# REQUIREMENT:
Down to the final line, return the records unchanged.
● ● ●
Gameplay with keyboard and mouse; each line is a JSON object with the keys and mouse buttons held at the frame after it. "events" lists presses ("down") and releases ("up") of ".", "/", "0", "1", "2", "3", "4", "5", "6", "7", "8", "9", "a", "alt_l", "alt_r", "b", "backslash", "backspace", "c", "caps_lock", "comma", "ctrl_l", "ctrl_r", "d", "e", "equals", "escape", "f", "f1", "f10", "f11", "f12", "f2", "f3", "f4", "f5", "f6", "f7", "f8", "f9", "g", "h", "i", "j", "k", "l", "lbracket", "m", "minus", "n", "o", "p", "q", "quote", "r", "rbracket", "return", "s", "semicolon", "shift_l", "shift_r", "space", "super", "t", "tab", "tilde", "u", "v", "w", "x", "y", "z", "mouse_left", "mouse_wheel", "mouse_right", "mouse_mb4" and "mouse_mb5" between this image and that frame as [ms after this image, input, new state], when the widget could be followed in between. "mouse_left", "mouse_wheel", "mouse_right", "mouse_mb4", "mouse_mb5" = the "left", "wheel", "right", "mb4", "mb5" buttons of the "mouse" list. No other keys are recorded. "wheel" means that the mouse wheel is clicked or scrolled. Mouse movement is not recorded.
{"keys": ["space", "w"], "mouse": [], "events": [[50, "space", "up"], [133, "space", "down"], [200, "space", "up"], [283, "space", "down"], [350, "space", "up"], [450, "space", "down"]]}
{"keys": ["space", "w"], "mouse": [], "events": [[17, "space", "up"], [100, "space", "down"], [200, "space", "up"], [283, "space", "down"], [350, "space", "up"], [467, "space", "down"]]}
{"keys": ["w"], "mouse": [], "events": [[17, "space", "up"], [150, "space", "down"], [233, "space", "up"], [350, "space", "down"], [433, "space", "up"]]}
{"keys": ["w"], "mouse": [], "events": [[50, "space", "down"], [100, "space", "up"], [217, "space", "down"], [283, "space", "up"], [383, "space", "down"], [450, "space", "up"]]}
● ● ●
# ANSWER TO THE EXERCISE:
Gameplay with keyboard and mouse; each line is a JSON object with the keys and mouse buttons held at the frame after it. "events" lists presses ("down") and releases ("up") of ".", "/", "0", "1", "2", "3", "4", "5", "6", "7", "8", "9", "a", "alt_l", "alt_r", "b", "backslash", "backspace", "c", "caps_lock", "comma", "ctrl_l", "ctrl_r", "d", "e", "equals", "escape", "f", "f1", "f10", "f11", "f12", "f2", "f3", "f4", "f5", "f6", "f7", "f8", "f9", "g", "h", "i", "j", "k", "l", "lbracket", "m", "minus", "n", "o", "p", "q", "quote", "r", "rbracket", "return", "s", "semicolon", "shift_l", "shift_r", "space", "super", "t", "tab", "tilde", "u", "v", "w", "x", "y", "z", "mouse_left", "mouse_wheel", "mouse_right", "mouse_mb4" and "mouse_mb5" between this image and that frame as [ms after this image, input, new state], when the widget could be followed in between. "mouse_left", "mouse_wheel", "mouse_right", "mouse_mb4", "mouse_mb5" = the "left", "wheel", "right", "mb4", "mb5" buttons of the "mouse" list. No other keys are recorded. "wheel" means that the mouse wheel is clicked or scrolled. Mouse movement is not recorded.
{"keys": ["space", "w"], "mouse": [], "events": [[50, "space", "up"], [133, "space", "down"], [200, "space", "up"], [283, "space", "down"], [350, "space", "up"], [450, "space", "down"]]}
{"keys": ["space", "w"], "mouse": [], "events": [[17, "space", "up"], [100, "space", "down"], [200, "space", "up"], [283, "space", "down"], [350, "space", "up"], [467, "space", "down"]]}
{"keys": ["w"], "mouse": [], "events": [[17, "space", "up"], [150, "space", "down"], [233, "space", "up"], [350, "space", "down"], [433, "space", "up"]]}
{"keys": ["w"], "mouse": [], "events": [[50, "space", "down"], [100, "space", "up"], [217, "space", "down"], [283, "space", "up"], [383, "space", "down"], [450, "space", "up"]]}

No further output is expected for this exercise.